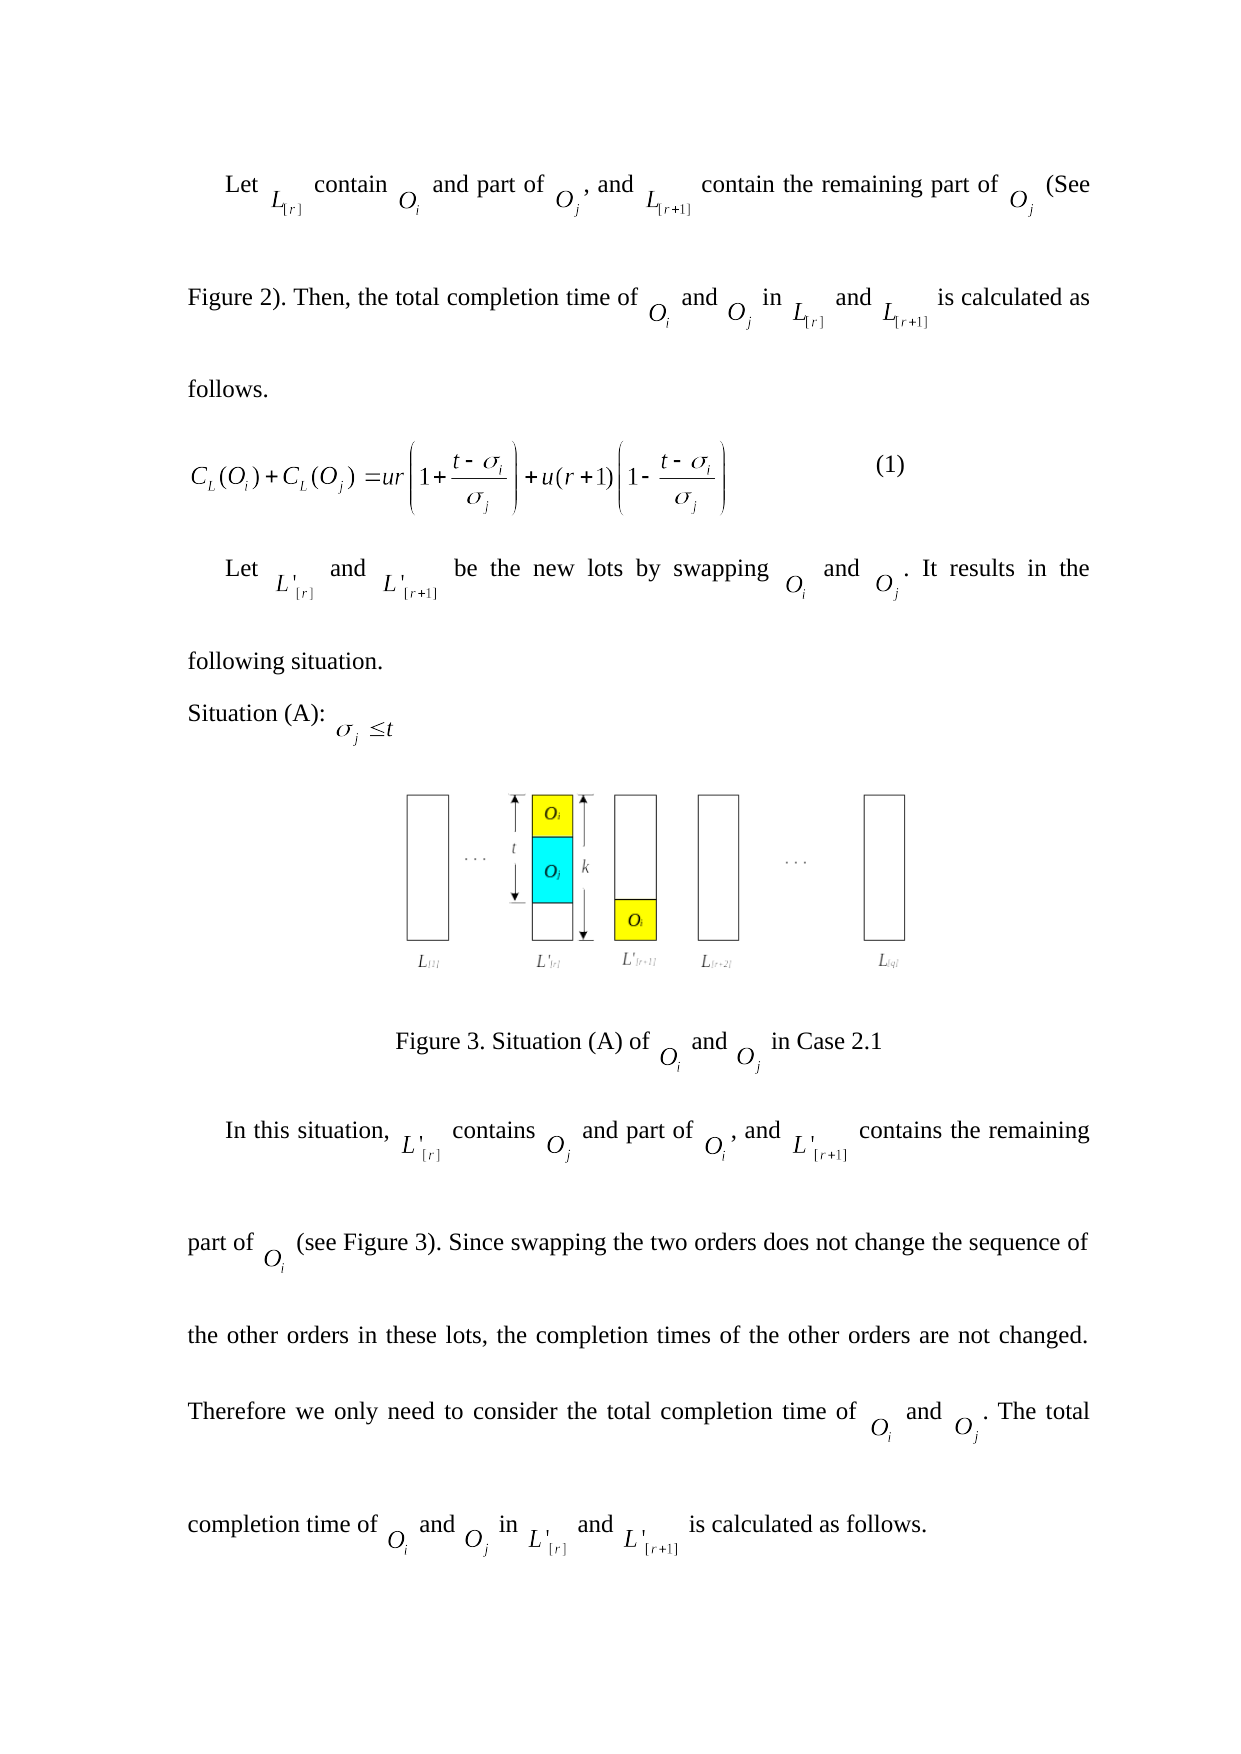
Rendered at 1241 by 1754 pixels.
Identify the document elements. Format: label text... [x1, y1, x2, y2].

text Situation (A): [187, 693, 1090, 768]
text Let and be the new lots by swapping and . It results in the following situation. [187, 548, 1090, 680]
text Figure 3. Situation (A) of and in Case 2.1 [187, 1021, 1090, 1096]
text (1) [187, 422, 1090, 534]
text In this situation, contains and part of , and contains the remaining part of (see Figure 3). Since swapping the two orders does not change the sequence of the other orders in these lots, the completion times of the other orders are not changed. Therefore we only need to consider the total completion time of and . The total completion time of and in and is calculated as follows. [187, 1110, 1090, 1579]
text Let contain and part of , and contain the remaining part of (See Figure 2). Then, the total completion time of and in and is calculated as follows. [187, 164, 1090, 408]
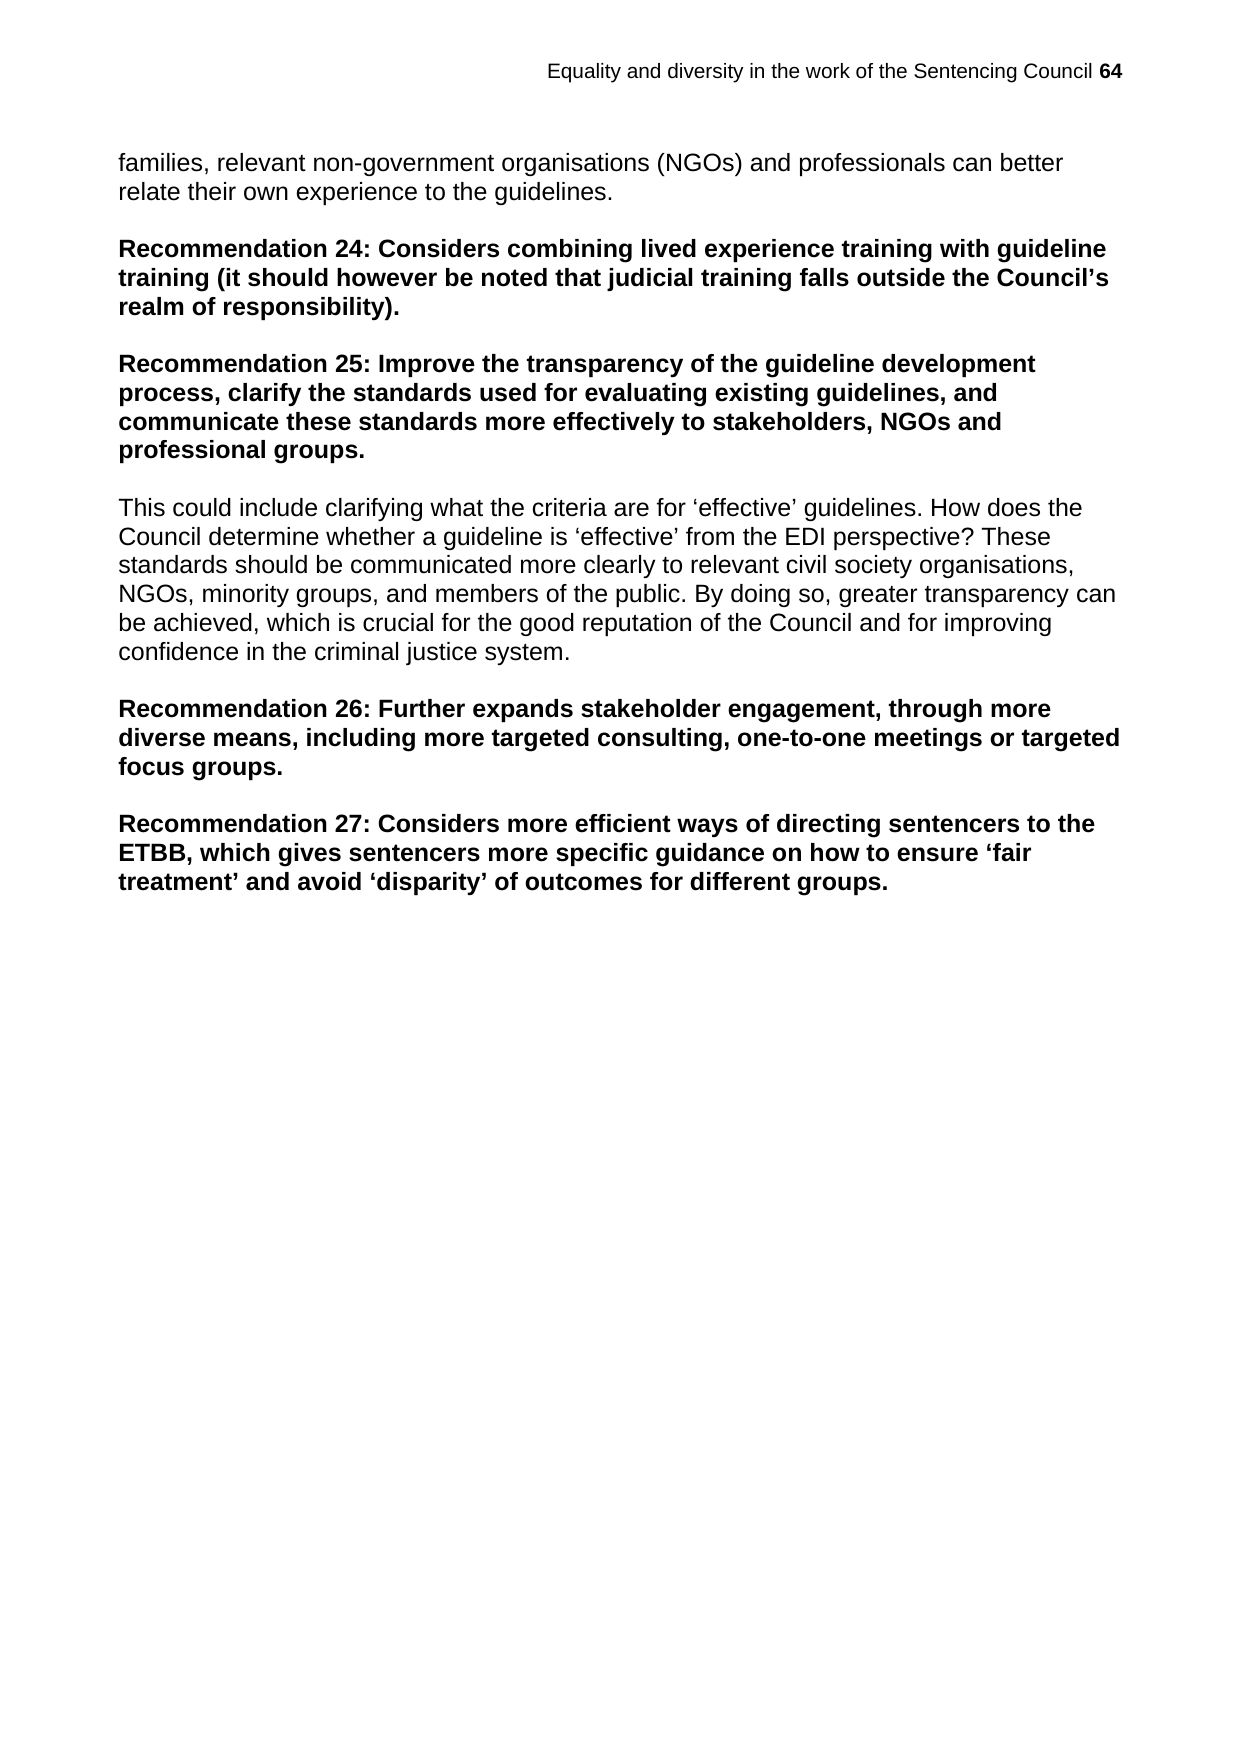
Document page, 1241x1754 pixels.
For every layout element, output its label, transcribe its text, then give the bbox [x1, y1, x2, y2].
- - -
### DIRECTIONS:
Can you repeat the lines starting with the one that contains "Document page, 1241x1754 pixels." and going on through the last line, renaming "label" to "category" and leaving everything else unchanged?

### COMPLETED EXERCISE:
Document page, 1241x1754 pixels.
For every layout element, output its category, transcribe its text, then give the bbox [x1, y1, x2, y2].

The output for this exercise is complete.